▼

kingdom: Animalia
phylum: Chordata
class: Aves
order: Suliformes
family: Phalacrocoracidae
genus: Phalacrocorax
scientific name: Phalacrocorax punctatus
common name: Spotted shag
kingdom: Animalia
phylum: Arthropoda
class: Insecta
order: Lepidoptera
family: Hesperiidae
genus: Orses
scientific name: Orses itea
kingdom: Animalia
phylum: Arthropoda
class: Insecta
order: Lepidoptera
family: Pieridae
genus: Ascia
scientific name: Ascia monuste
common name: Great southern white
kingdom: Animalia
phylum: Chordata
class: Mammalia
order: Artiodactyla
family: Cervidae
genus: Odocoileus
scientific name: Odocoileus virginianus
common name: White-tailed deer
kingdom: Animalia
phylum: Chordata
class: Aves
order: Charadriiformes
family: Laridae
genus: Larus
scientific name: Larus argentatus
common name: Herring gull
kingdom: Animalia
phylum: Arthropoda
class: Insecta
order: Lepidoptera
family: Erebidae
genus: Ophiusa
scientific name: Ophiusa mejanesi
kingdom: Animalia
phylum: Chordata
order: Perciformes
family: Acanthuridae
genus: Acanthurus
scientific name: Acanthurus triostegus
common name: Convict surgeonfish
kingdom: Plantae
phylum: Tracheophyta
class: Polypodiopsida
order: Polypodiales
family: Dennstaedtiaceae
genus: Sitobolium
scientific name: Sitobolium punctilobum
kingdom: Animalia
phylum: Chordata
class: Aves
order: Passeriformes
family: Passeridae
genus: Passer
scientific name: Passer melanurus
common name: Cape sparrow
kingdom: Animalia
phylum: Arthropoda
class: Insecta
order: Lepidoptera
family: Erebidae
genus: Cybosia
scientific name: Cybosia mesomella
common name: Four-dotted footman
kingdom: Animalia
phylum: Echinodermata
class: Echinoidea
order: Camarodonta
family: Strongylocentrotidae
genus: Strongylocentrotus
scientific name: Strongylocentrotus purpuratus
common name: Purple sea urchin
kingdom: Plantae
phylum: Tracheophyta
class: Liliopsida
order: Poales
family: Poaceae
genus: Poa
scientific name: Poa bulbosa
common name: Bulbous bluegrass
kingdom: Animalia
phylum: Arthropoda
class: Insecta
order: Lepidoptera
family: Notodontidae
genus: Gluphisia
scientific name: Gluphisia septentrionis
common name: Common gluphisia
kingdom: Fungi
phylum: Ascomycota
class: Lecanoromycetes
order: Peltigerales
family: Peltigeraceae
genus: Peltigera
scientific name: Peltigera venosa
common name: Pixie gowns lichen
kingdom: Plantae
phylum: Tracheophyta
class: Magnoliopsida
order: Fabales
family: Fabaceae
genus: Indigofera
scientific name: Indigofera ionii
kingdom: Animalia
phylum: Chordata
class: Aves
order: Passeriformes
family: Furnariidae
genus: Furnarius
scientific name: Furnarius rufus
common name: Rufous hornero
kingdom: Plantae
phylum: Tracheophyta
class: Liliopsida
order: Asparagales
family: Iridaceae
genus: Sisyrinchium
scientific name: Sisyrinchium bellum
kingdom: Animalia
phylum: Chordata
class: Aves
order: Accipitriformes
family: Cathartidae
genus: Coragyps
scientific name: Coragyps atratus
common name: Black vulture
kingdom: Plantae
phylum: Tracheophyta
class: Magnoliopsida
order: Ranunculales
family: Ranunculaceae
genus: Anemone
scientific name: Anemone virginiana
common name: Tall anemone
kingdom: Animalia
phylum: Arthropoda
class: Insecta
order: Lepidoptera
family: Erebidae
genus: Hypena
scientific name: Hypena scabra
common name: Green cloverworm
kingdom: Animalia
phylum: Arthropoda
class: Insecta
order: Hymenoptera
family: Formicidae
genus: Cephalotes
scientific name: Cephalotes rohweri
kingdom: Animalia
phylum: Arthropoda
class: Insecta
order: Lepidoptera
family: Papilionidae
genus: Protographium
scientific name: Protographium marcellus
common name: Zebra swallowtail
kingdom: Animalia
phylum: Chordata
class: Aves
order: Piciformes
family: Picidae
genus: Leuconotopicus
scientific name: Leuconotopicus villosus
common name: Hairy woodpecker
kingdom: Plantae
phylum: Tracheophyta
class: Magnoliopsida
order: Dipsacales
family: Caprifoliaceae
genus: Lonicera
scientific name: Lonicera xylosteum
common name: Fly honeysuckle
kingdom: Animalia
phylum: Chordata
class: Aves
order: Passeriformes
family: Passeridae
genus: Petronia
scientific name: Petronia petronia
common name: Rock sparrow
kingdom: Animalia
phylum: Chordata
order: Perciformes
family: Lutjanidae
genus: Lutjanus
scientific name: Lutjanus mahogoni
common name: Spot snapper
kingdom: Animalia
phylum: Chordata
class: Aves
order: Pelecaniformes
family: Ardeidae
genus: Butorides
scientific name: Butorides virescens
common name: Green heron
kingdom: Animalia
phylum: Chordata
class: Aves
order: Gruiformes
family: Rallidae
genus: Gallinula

▲

◆ What the exercise asks: Copy every line of the rows above verbatim, from the first line through the last, without changing anything.

◆ Exercise response:
kingdom: Animalia
phylum: Chordata
class: Aves
order: Suliformes
family: Phalacrocoracidae
genus: Phalacrocorax
scientific name: Phalacrocorax punctatus
common name: Spotted shag
kingdom: Animalia
phylum: Arthropoda
class: Insecta
order: Lepidoptera
family: Hesperiidae
genus: Orses
scientific name: Orses itea
kingdom: Animalia
phylum: Arthropoda
class: Insecta
order: Lepidoptera
family: Pieridae
genus: Ascia
scientific name: Ascia monuste
common name: Great southern white
kingdom: Animalia
phylum: Chordata
class: Mammalia
order: Artiodactyla
family: Cervidae
genus: Odocoileus
scientific name: Odocoileus virginianus
common name: White-tailed deer
kingdom: Animalia
phylum: Chordata
class: Aves
order: Charadriiformes
family: Laridae
genus: Larus
scientific name: Larus argentatus
common name: Herring gull
kingdom: Animalia
phylum: Arthropoda
class: Insecta
order: Lepidoptera
family: Erebidae
genus: Ophiusa
scientific name: Ophiusa mejanesi
kingdom: Animalia
phylum: Chordata
order: Perciformes
family: Acanthuridae
genus: Acanthurus
scientific name: Acanthurus triostegus
common name: Convict surgeonfish
kingdom: Plantae
phylum: Tracheophyta
class: Polypodiopsida
order: Polypodiales
family: Dennstaedtiaceae
genus: Sitobolium
scientific name: Sitobolium punctilobum
kingdom: Animalia
phylum: Chordata
class: Aves
order: Passeriformes
family: Passeridae
genus: Passer
scientific name: Passer melanurus
common name: Cape sparrow
kingdom: Animalia
phylum: Arthropoda
class: Insecta
order: Lepidoptera
family: Erebidae
genus: Cybosia
scientific name: Cybosia mesomella
common name: Four-dotted footman
kingdom: Animalia
phylum: Echinodermata
class: Echinoidea
order: Camarodonta
family: Strongylocentrotidae
genus: Strongylocentrotus
scientific name: Strongylocentrotus purpuratus
common name: Purple sea urchin
kingdom: Plantae
phylum: Tracheophyta
class: Liliopsida
order: Poales
family: Poaceae
genus: Poa
scientific name: Poa bulbosa
common name: Bulbous bluegrass
kingdom: Animalia
phylum: Arthropoda
class: Insecta
order: Lepidoptera
family: Notodontidae
genus: Gluphisia
scientific name: Gluphisia septentrionis
common name: Common gluphisia
kingdom: Fungi
phylum: Ascomycota
class: Lecanoromycetes
order: Peltigerales
family: Peltigeraceae
genus: Peltigera
scientific name: Peltigera venosa
common name: Pixie gowns lichen
kingdom: Plantae
phylum: Tracheophyta
class: Magnoliopsida
order: Fabales
family: Fabaceae
genus: Indigofera
scientific name: Indigofera ionii
kingdom: Animalia
phylum: Chordata
class: Aves
order: Passeriformes
family: Furnariidae
genus: Furnarius
scientific name: Furnarius rufus
common name: Rufous hornero
kingdom: Plantae
phylum: Tracheophyta
class: Liliopsida
order: Asparagales
family: Iridaceae
genus: Sisyrinchium
scientific name: Sisyrinchium bellum
kingdom: Animalia
phylum: Chordata
class: Aves
order: Accipitriformes
family: Cathartidae
genus: Coragyps
scientific name: Coragyps atratus
common name: Black vulture
kingdom: Plantae
phylum: Tracheophyta
class: Magnoliopsida
order: Ranunculales
family: Ranunculaceae
genus: Anemone
scientific name: Anemone virginiana
common name: Tall anemone
kingdom: Animalia
phylum: Arthropoda
class: Insecta
order: Lepidoptera
family: Erebidae
genus: Hypena
scientific name: Hypena scabra
common name: Green cloverworm
kingdom: Animalia
phylum: Arthropoda
class: Insecta
order: Hymenoptera
family: Formicidae
genus: Cephalotes
scientific name: Cephalotes rohweri
kingdom: Animalia
phylum: Arthropoda
class: Insecta
order: Lepidoptera
family: Papilionidae
genus: Protographium
scientific name: Protographium marcellus
common name: Zebra swallowtail
kingdom: Animalia
phylum: Chordata
class: Aves
order: Piciformes
family: Picidae
genus: Leuconotopicus
scientific name: Leuconotopicus villosus
common name: Hairy woodpecker
kingdom: Plantae
phylum: Tracheophyta
class: Magnoliopsida
order: Dipsacales
family: Caprifoliaceae
genus: Lonicera
scientific name: Lonicera xylosteum
common name: Fly honeysuckle
kingdom: Animalia
phylum: Chordata
class: Aves
order: Passeriformes
family: Passeridae
genus: Petronia
scientific name: Petronia petronia
common name: Rock sparrow
kingdom: Animalia
phylum: Chordata
order: Perciformes
family: Lutjanidae
genus: Lutjanus
scientific name: Lutjanus mahogoni
common name: Spot snapper
kingdom: Animalia
phylum: Chordata
class: Aves
order: Pelecaniformes
family: Ardeidae
genus: Butorides
scientific name: Butorides virescens
common name: Green heron
kingdom: Animalia
phylum: Chordata
class: Aves
order: Gruiformes
family: Rallidae
genus: Gallinula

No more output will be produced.